Two FIU Stempel College alumni, Marjorie Layne Burnett ’99 and Pioneer Winter ’08, were featured in a story by WLRN’s Nadege Green on their dance collaboration, Gimp Gait, which was performed as part of the dance concert, Identity, on May 12 and 13 at the Miami-Dade County Auditorium.
As an undergraduate, Burnett saw dance audition posters for Karen Peterson and Dancers, so she decided to give it a try. The decision wasn’t made on a lark—being a dancer was a childhood dream for the woman with cerebral palsy, and an audition for Karen Peterson and Dancers was her first real opportunity to pursue it.
“If it weren’t Karen Peterson, I wouldn’t be doing this at all. She will always be my mentor and one of my closest friends,” says Burnett.
Now, about thirty years and many dance performances later, Burnett will be debuting a new piece, Gimp Gait, which aims to show the audience something they wouldn’t usually see: Burnett without her wheelchair dealing with issues of autonomy, sexuality and self-expression. She is assisted in this by choreographer and fellow dancer, Pioneer Winter, who was commissioned to create the piece for Burnett by Karen Peterson and Dancers.
“I think it will be a bit of a shock for the audience, but an important take away is that even though dancers have disabilities, they can express themselves and take part in the creative process,” says Karen Peterson.
Burnett came to FIU Stempel College as an undergraduate, earning a Bachelor in Social Work. Due to various obstacles, it took her five years to graduate. But she was determined. “The best advice I can give anybody is to always fight for what you want. Don’t give up,” says Burnett.
Pioneer Winter came to FIU as a junior after graduating early from the accelerated program at Dr. Michael M. Krop Senior High School near Aventura. An academic overachiever, Winter took on course loads of 25-27 credits per semester as an undergraduate in order to complete his Bachelor of Science in Psychology within a year.

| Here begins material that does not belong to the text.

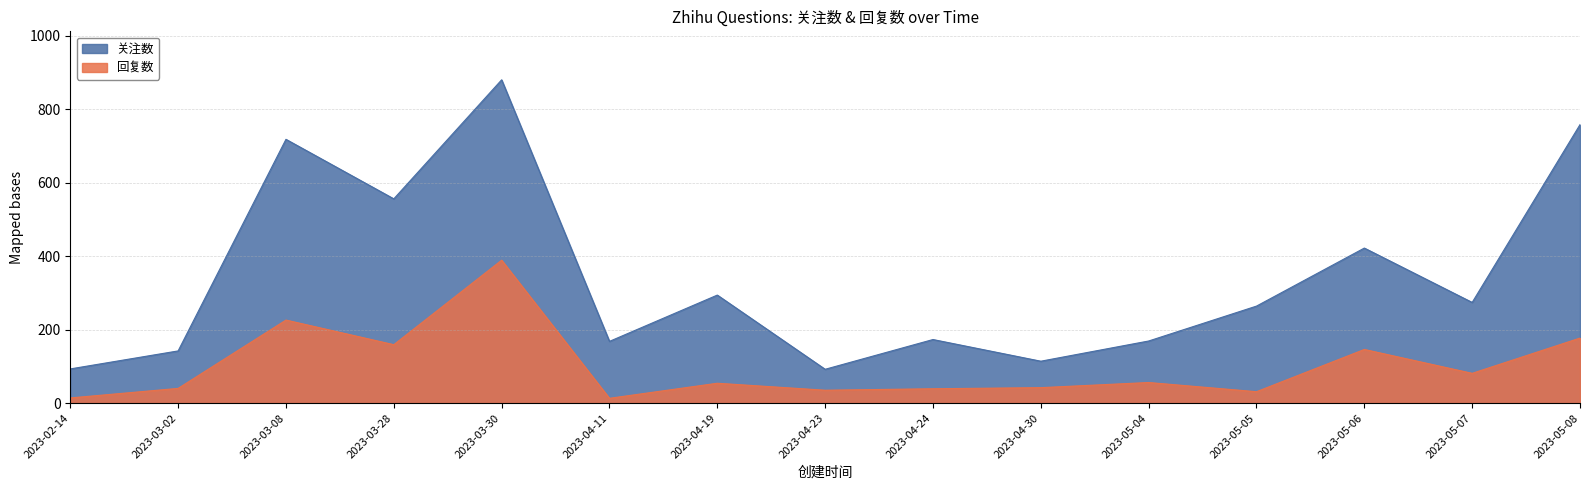

What is the difference between the 回复数 values at 2023-05-07 and 2023-04-19?

27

Afterwards, he joined FIU Stempel College where he earned a Master of Public Health with a Specialization in Epidemiology by the age of 21. More recently, he earned a Master of Fine Arts in Choreography from Jacksonville University/White Oak.

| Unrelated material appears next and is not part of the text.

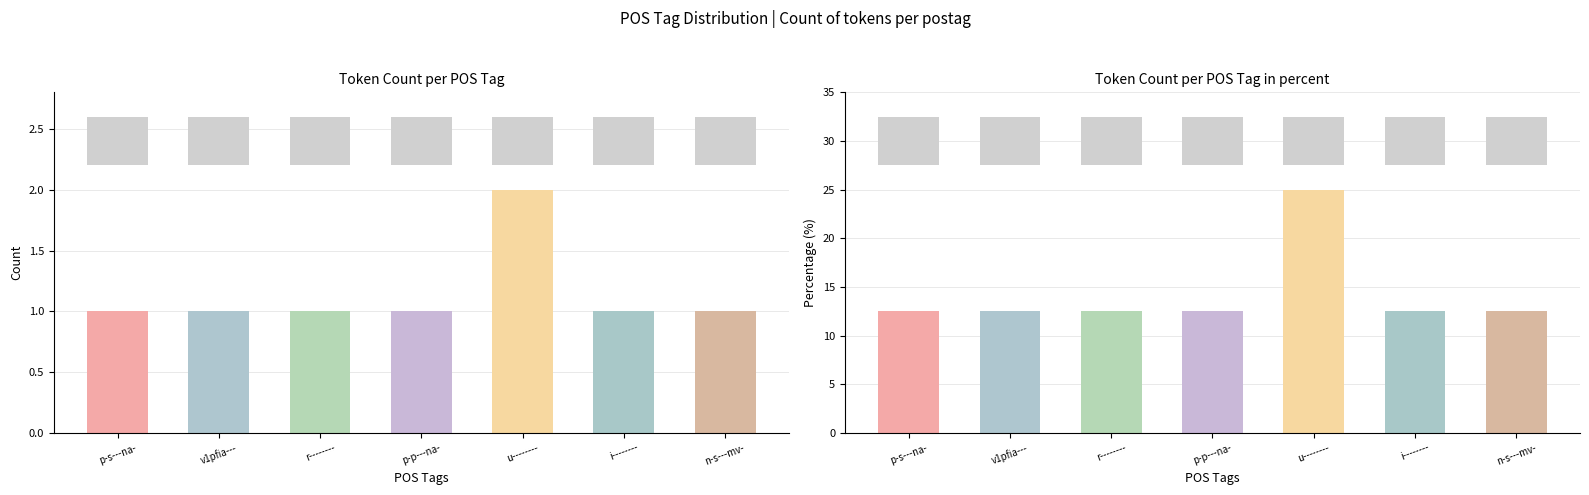

Rank the series by their maximum value, from lowest to highest.

Token Count, Token Count %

Although Winter is an adjunct professor at the FIU Honors College, he underscores the importance of his dance work. “Art is not my hobby. That’s why I sought out ways to join my education and my work,” says Winter.
As a dancer and choreographer, Winter aims to bring a global awareness to all his work. “I’m interested in art having answers. Art is meant to make us think. That’s the difference between ballet and what I do.” About Gimp Gate, he adds, “This is research. This is an acknowledgement that there are people that live differently than us.”
Gimp Gait is the first time that Winter performs with a person who has a disability, and he sees the possibility of future collaborations. “This piece will lead to more work with this population for me. I definitely see myself performing with Marjorie again.”